2. More automated targeting
Attackers will not need the same level of expert skill to find exploitable paths.
3. Greater harm to lower-income users
The people least able to replace hardware are also the people least able to absorb identity theft, ransomware, or device loss.
4. A public safety angle
Schools, small clinics, charities, small businesses, and households using unsupported but still functional PCs are not fringe cases.

But I would avoid overstating one point​

I would be cautious with wording like “permanent and high probability exposure”. It is directionally fair, but Microsoft will likely push back by saying:
1. Not every Mythos-discovered vulnerability affects Windows 10.
2. ESU never promised full product support, only security updates.
3. Commercial and education organizations already have longer ESU options than consumers. Microsoft says commercial and educational Windows 10 endpoints can receive security updates for up to three years after Windows 10 end of support.
4. Microsoft may argue that Windows 11 hardware requirements are themselves security-driven.
A stronger version is:

The emergence of AI-scale vulnerability discovery materially changes the risk assumptions behind ending consumer Windows 10 ESU in October 2026. Microsoft should provide at least an additional critical-security-only ESU path for consumers, nonprofits, schools, small clinics, and low-income users whose PCs cannot officially run Windows 11.

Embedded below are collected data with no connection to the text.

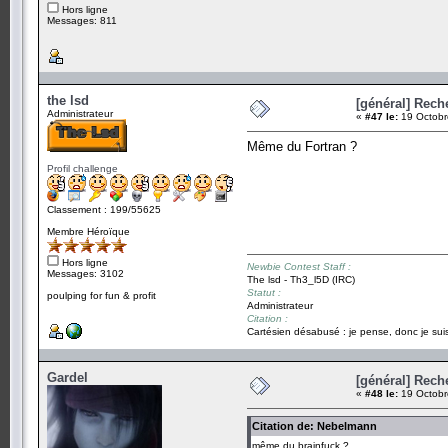
Hors ligne
Messages: 811
the lsd
[général] Rech
Administrateur
«
#47 le:
19 Octobr
Même du Fortran ?
Profil challenge
Classement : 199/55625
Membre Héroïque
Hors ligne
Newbie Contest Staff :
Messages: 3102
The lsd - Th3_l5D (IRC)
Statut :
poulping for fun & profit
Administrateur
Citation :
Cartésien désabusé : je pense, donc je suis
Gardel
[général] Rech
«
#48 le:
19 Octobr
Citation de: Nebelmann
même du brainfuck ?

What to ask Microsoft for​

If people push again, I’d suggest asking for specific, practical changes:
1. Extend consumer ESU to October 2028
Align consumers more closely with commercial/education ESU timelines.
2. Provide a free or hardship-based ESU option
Especially for low-income users, seniors, students, charities, and medical/community organizations.
3. Remove Microsoft account / cloud-backup conditions everywhere
European consumer pressure already helped change ESU terms in the EEA, where consumer groups said Microsoft agreed to a free one-year ESU option through October 13, 2026.
4. Commit to patching Mythos/Glasswing-class critical Windows 10 flaws
Even after normal consumer ESU ends, Microsoft could commit to backporting fixes for wormable, remotely exploitable, privilege-escalation, browser/OS boundary, and actively exploited vulnerabilities.
5. Publish clearer guidance
Microsoft should state whether critical vulnerabilities found through Project Glasswing that affect Windows 10 will be backported to Windows 10 ESU devices.

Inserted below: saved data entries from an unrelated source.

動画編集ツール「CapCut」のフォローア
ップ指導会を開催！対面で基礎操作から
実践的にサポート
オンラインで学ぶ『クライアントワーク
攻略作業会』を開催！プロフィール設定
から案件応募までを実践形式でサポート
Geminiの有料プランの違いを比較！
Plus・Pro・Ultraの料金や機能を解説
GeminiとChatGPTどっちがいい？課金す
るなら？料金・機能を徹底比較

What users should do meanwhile​

For anyone staying on Windows 10:

1. Enroll in ESU now if eligible.
2. Keep Windows 10 fully patched through Settings > Update & Security > Windows Update.
3. Keep browsers updated separately.
4. Use Microsoft Defender or another reputable AV.
5. Use a standard user account for daily work.
6. Keep offline backups.
7. Avoid unsupported browsers, cracked software, and unknown remote-access tools.
8. Consider Linux Mint, ChromeOS Flex, or another supported OS if the hardware is blocked from Windows 11.

Bottom line​

Yes — I think it is time to push again. The best argument is security equity: AI-driven vulnerability discovery makes the October 2026 consumer cutoff harder to justify for people who cannot afford new hardware and whose Windows 10 machines are still functional. Microsoft does not need to support Windows 10 forever, but a critical-security-only consumer ESU extension would be a reasonable and defensible compromise.